More consolidation is playing out in the security industry as platform players scoop up technology to give them deeper expertise in growing business areas. On Thursday, Armis, a $4.2 billion specialist in cyber-exposure management, said it would be acquiring Otorio, a specialist in securing industrial and physical environments. 

Terms of the deal are not being disclosed, but sources close to the transaction tell TechCrunch that Armis — which is based in San Francisco but has roots in Israel — is paying $120 million in cash and shares for Otorio. Previously, the Tel Aviv-based startup had raised $50 million from one strategic investor, the industrial firm Andritz, according to PitchBook data.

Otorio’s flagship product is called Titan, and it will be integrated into Armis’ Centrix platform. Up to now, Armis’ main focus has been on cloud services and identifying and managing risks across that attack surface. For example, it made headlines earlier this year when it said that its clients were blocking DeepSeek, the new AI model out of China, and then proceeded to publish research explaining why.
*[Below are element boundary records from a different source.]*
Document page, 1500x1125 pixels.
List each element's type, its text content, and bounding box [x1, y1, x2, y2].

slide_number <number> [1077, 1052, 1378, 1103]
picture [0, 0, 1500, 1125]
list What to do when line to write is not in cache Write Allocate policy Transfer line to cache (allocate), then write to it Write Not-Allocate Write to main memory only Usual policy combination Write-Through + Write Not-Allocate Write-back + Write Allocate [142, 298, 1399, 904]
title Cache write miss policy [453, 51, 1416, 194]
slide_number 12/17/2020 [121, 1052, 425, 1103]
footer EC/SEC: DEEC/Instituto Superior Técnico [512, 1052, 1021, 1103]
Otorio’s tech will complement Armis’ existing capabilities with a focus on an area that is sometimes overlooked — industrial machinery and broader industrial environments. These environments are often thought of as populated with “dumb” physical equipment. But machines are gradually getting replaced with more connected models, and when they do, they become equally vulnerable — perhaps even more so, considering the critical nature of some industrial infrastructure. 

The tech is also very useful for extending Armis’ overall work in other physical environments that are non-industrial but still require “super secure” protections, in the words of CEO and co-founder Yevgeny Dibrov, and thus require on-premises security solutions.

“We are adding a few very strong components to our platform to address more environments, especially air gap environments that require on-premise deployments versus our SaaS product, and also to really address zero-trust needs and capabilities,” he said. “Otorio is really helping us take it to the next level for this environment.”

For Otorio, the acquisition is an opportunity to scale up in a way that would have been more challenging as a stand-alone startup.

“Armis has rapidly become the leading provider of cyber exposure management and has built a best in industry cloud SaaS platform that provides unmatched visibility, security, and risk management to enterprises across all industries,” said Daniel Bren, CEO and co-founder of Otorio, in a statement. “I am thrilled for our team to be joining Armis at this time and to leverage our deep domain operational context.” 

The last decade has been a big one for early-stage cybersecurity companies: Fueled by an ever-growing threat landscape, hundreds of companies have launched with millions in funding from VCs who’ve spotted business opportunities to innovate in an ever-evolving field. But more recently, there are indications that late-stage companies are getting the bulk of the money available. That makes the M&A option a more obvious choice for a lot of smaller startups.

While companies like Wiz have raised billions to power their acquisition strategies, others like Armis are also emerging as buyers. Otorio is Armis’ third acquisition, as well as its third in the space of a year. It acquired Silk Security for $150 million in April 2024 and CTCI for $20 million in February 2024 for $20 million.